See also: Stevens, Alfred Stevens

Alfred Stevens , (May 11th 1823 - August 29th 1906) was a Belgian painter of the Belle Time.

Its life

Alfred Emile Stevens was born with Brussels where it is formed by François-Joseph Navez, a disciple of Jacques-Louis David. He is active mainly with Paris where he settles in 1844. He starts by painting subjects reflecting the miserable life of the lower classes of Paris.
Its table “what one calls vagrancy” draws the attention of Napoleon III during the World Fair of 1855 and pushes this one to rather re-examine the way whose its army stops the vagrants, for the benefit of the image of the army than to that of the vagrants cependant.
During a time, its historical topics and its taste for the Eastern kitsch make a painter fireman of it.
Starting from 1860, it changes subject and it is an enormous success thanks to its tables of young women equipped with the latest fashion posing in elegant interiors: its indoor scenes middle-class bring it closer to Henri Gervex. It is called the Gerald Terborch French, in homage its talent to return the details and the sumptuous fabrics.
It makes a triumph with the World Fair of Paris of 1867 when it receives the Légion of honor. It is as much at ease at the imperial court of Napoleon III and in the high society that in the artistic mediums and Bohemian of the capital. It is a close friend of Manet, to whom it introduces the merchant of tables Paul Durand-Ruel, and of its circle of relations: Degas, Morisot and Baudelaire.
It influences James Whistler with it shares an enthusiasm for the Japanese prints. It paints also coastal navy and scenes in a freer style, almost impressionist, near to Eugene Boudin or Johan Barthold Jongkind.
Towards the end of its life, its style is not without similarity with that of its contemporary John Singer Sargent.
It publishes in 1886 “Impressions on the painting” which is a considerable success.

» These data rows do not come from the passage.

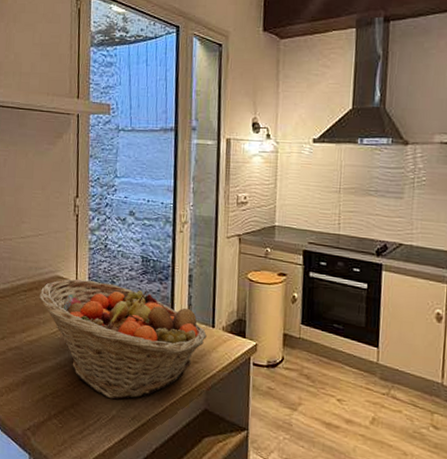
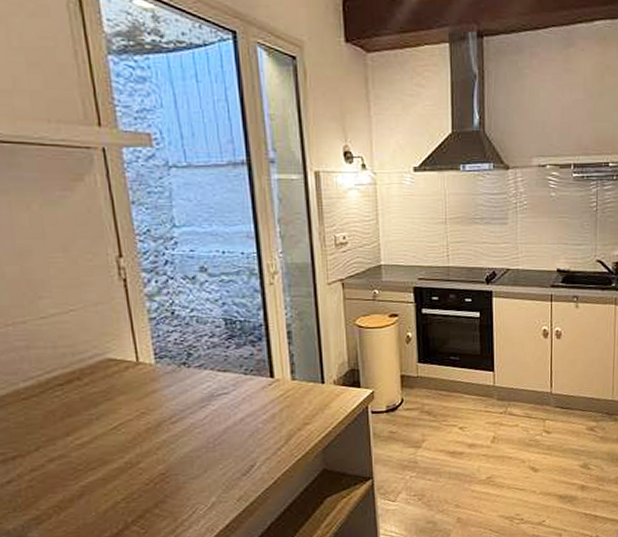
fruit basket: present [38,279,207,400] -> none [83,356,317,486]

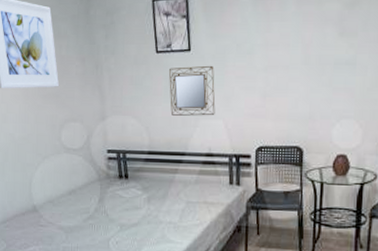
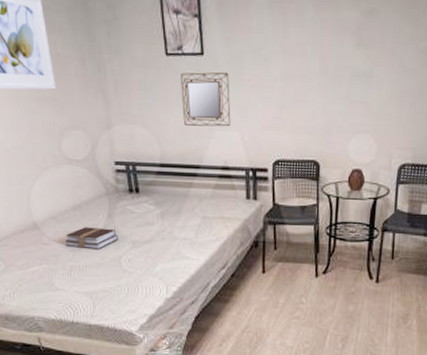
book: none [60,210,107,231] -> present [65,227,118,249]

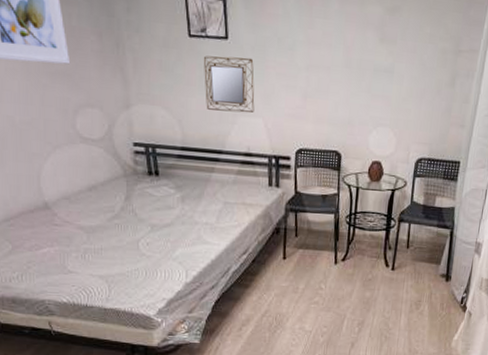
book: present [65,227,118,249] -> none [79,209,136,231]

It is, in 1900, the first artist living to obtain an individual exposure to the School of the Art schools of Paris.
It stops painting as from the years 1890 following health issues and it dies in Paris in 1906.
Its tables one be very popular as far as America, where the Almightyes Vanderbilt with the the United States bought several of them. The majority remained however in France or Belgique.
Like many painters of its generation, it fell completely into the lapse of memory at the expense of the impressionist with which it was however friendly.

List its principal works

  • what one calls vagrancy, (1855), Musée of Orsay.
  • Ophélia, (18??), Royal Museums of the Art schools of Brussels.
  • the bath, (1867), Museum of Orsay.
  • the letter of good-bye, (about 1867), Museum of Orsay.
  • the living room of the artist, (18??), private collection.